Kohl’s mother died at the age of 71 from bronchial pneumonia.
“It left me with a complex legacy to sort out. I had to decide whether I would follow in her footsteps, or work to contradict her model of martyrdom.”
Kohl chose a different life, and though her work as an artist, (including a successful modelling and acting career) she has been able to evolve, and therefore, better understand Hagar. She has also had a lot of support from Smedley, who initially encouraged and directed Kohl to debut Portrait in Mexico.

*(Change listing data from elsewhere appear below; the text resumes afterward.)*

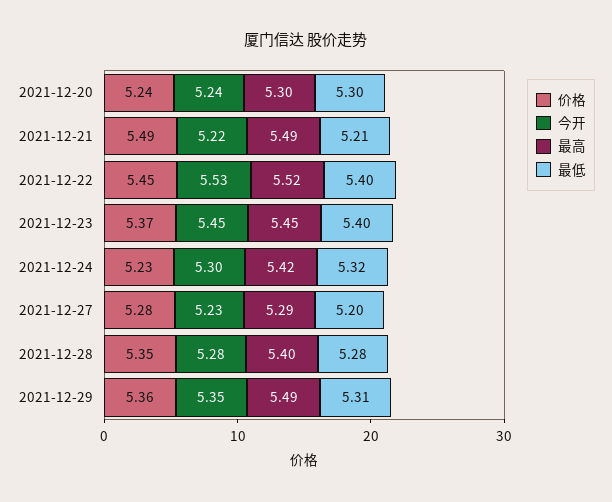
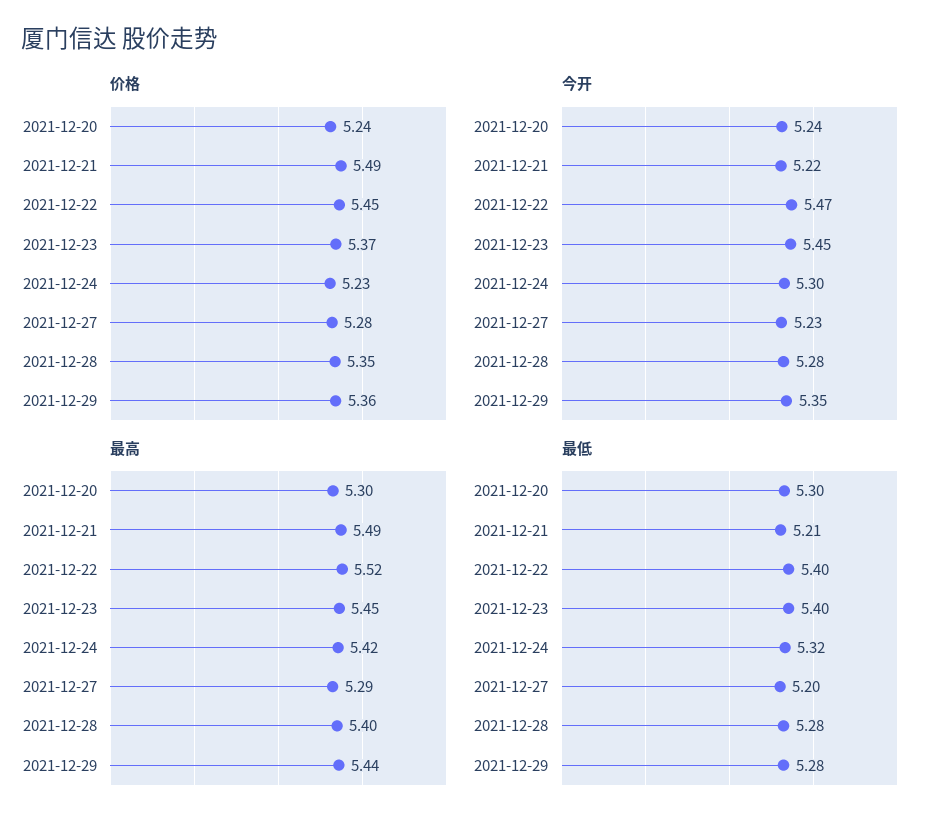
今开, 2021-12-22: 5.53 -> 5.47
最高, 2021-12-29: 5.49 -> 5.44
最低, 2021-12-29: 5.31 -> 5.28

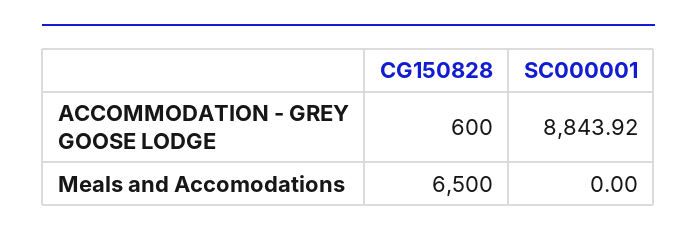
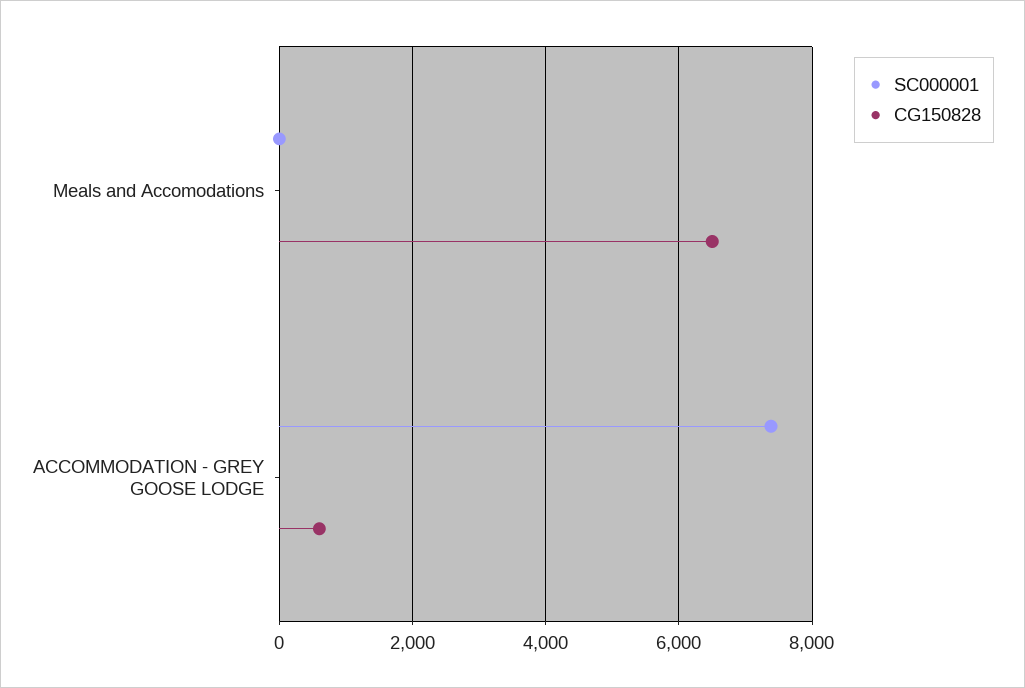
SC000001, ACCOMMODATION - GREY GOOSE LODGE: 8843.92 -> 7400

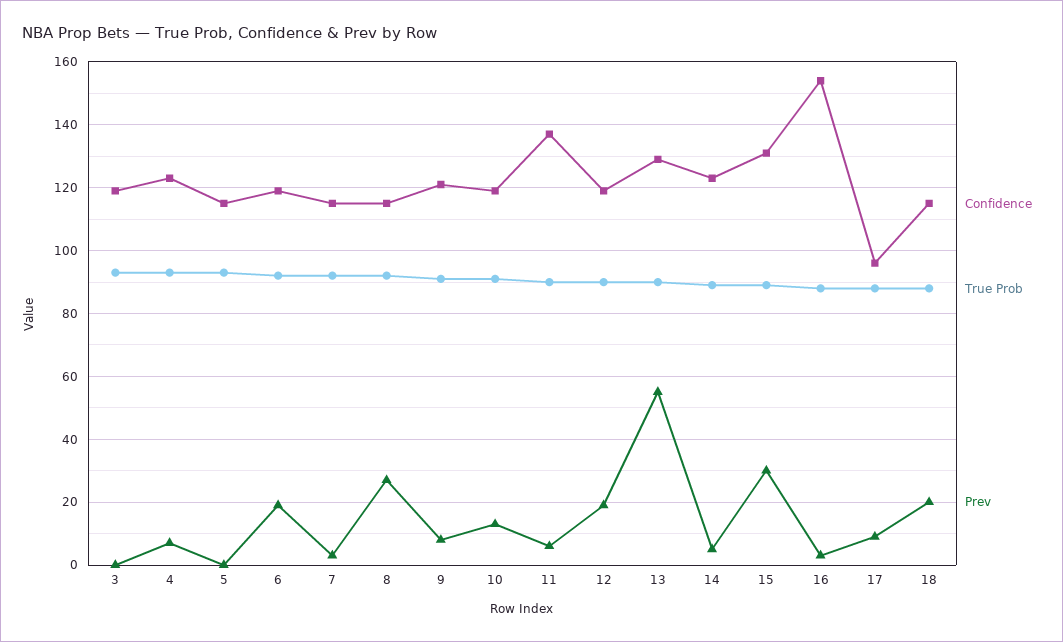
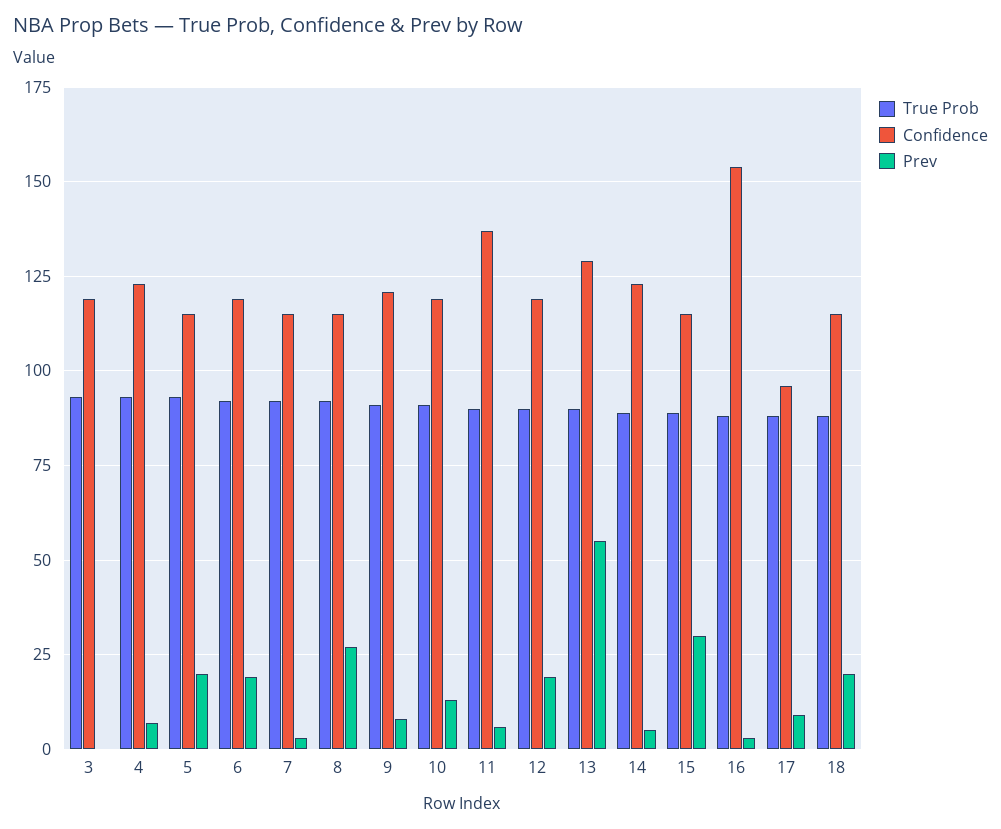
Prev, 5: 0 -> 20
Confidence, 15: 130 -> 115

“He’s a thorough director and you can’t get away with anything, but he has also encouraged me to go to my own experiences as a Prairie girl growing up. It’s added depth to the piece.”
For this upcoming tour, Kohl and Smedley have also enlisted the help of lighting director Beverley Peacock, who has worked on shows at Caravan Farm Theatre.
“I am looking forward to working with her. I’m sure she will bring sensitivity to the piece and all of its emotional ups and downs,” said Kohl.
The tour of Portrait of a Lady will be presented in the North Okanagan at the Centennial Theatre in Armstrong Sept. 29 at 8 p.m. (Tickets are at The Brown Derby restaurant in Armstrong. Call 250-546-8221), and Oct. 6 at Vernon’s Powerhouse Theatre at 8 p.m. (Tickets are at The BookNook in Vernon. Call 250-558-0668.)
Kohl will also take the performance to Summerland’s Centre Stage Theatre for the Ryga award ceremony, where B.C. writer Richard Wagamese will be recognized for his winning entry, One Story, One Song, Oct. 1 at 8 p.m. Tickets for the evening are $20 and available at the Okanagan College Bookstore in Kelowna (250-862-5622) or at the door.